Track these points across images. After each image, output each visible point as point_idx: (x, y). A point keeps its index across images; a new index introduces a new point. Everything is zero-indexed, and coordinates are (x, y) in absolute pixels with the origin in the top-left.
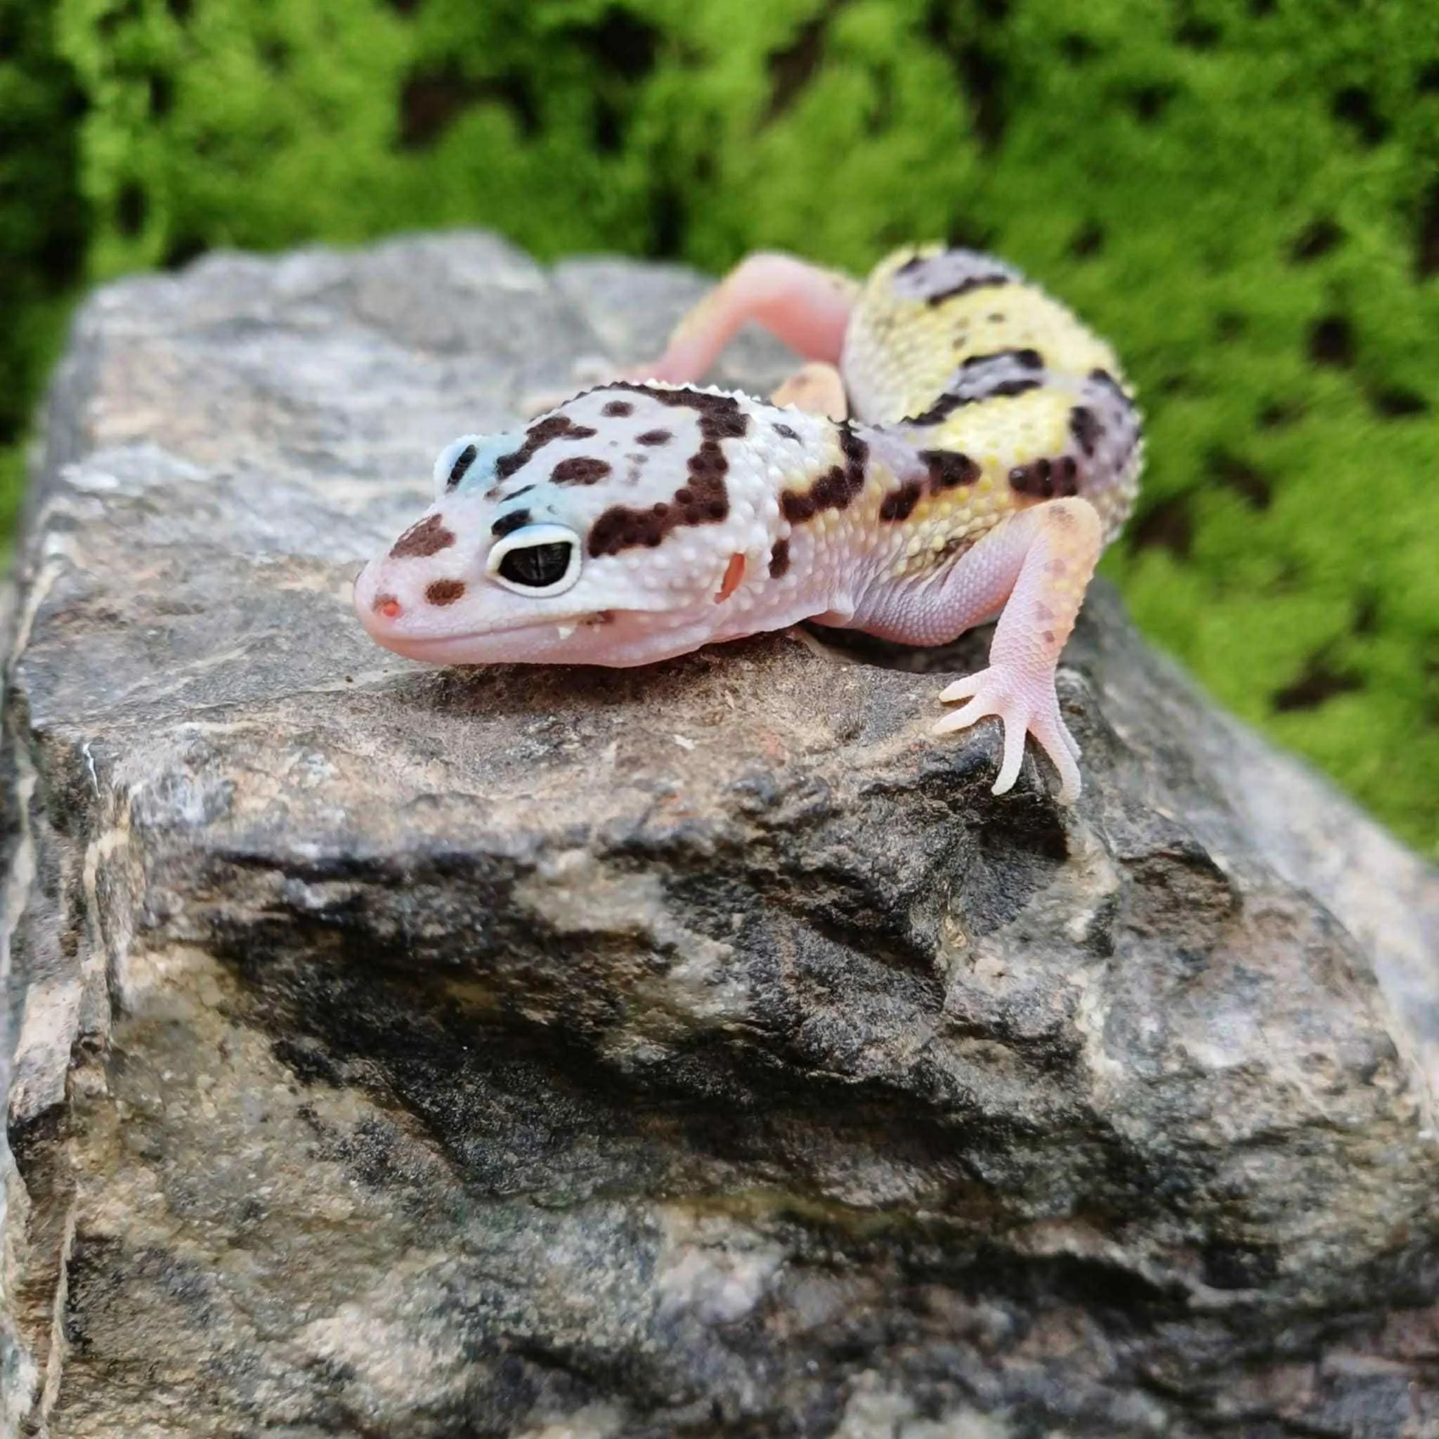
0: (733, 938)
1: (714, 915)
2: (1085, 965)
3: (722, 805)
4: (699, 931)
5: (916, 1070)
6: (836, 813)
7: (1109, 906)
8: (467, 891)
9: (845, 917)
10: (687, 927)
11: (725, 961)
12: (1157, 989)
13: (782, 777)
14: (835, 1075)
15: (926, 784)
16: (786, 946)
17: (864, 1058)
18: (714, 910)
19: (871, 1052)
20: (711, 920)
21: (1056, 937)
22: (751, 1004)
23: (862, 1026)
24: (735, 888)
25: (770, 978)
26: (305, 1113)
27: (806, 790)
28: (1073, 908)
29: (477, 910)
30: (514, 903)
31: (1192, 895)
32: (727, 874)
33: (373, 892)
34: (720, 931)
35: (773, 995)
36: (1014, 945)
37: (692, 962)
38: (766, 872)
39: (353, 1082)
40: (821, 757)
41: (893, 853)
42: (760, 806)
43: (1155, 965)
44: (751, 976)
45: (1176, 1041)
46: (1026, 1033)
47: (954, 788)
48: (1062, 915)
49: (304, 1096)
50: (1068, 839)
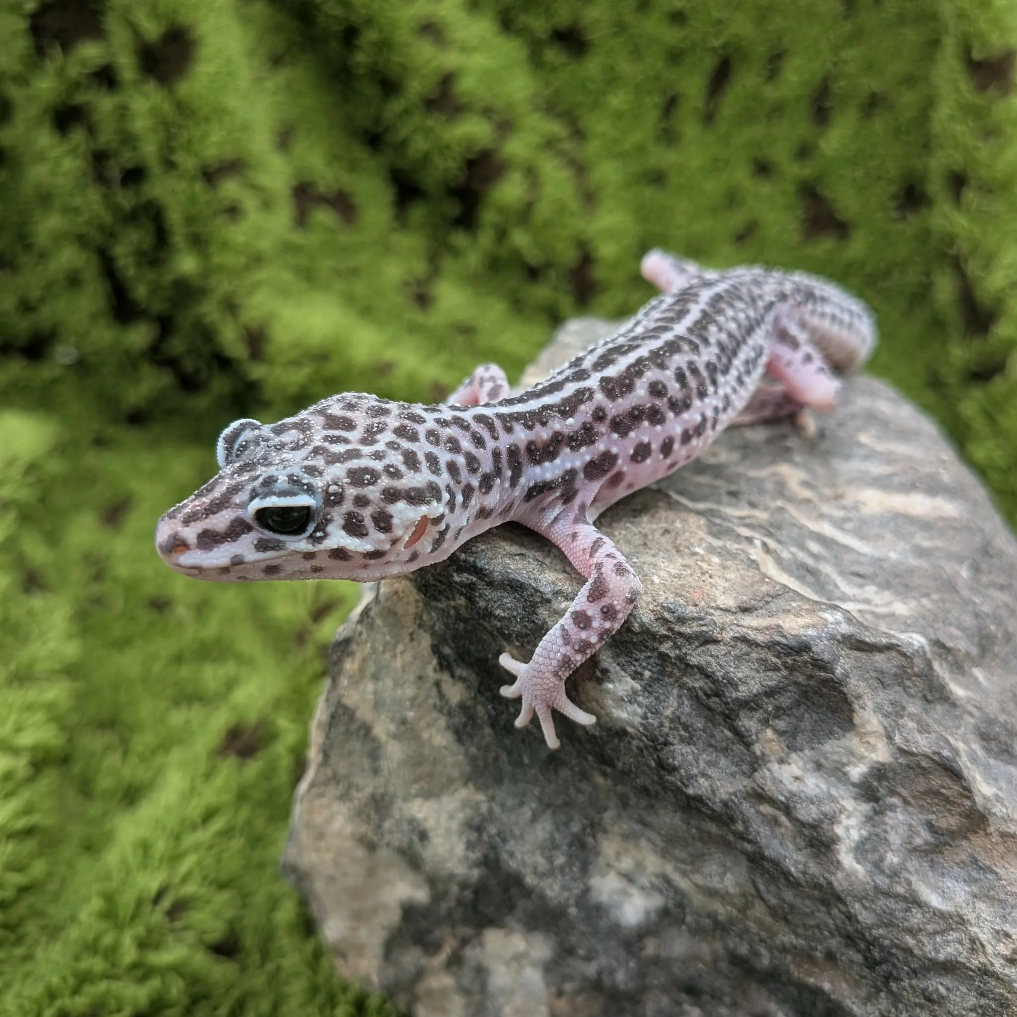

-=-=-=-=-

Task
Collect every line of the listing above that contains the word "these", and copy each one out in full.

Answer space
Track these points across images. After each image, output each visible point as point_idx: (x, y). A point keeps its index across images; a new index introduces a new point. Everything is zero-indexed, and coordinates are (x, y) in absolute pixels with the origin in the top-left.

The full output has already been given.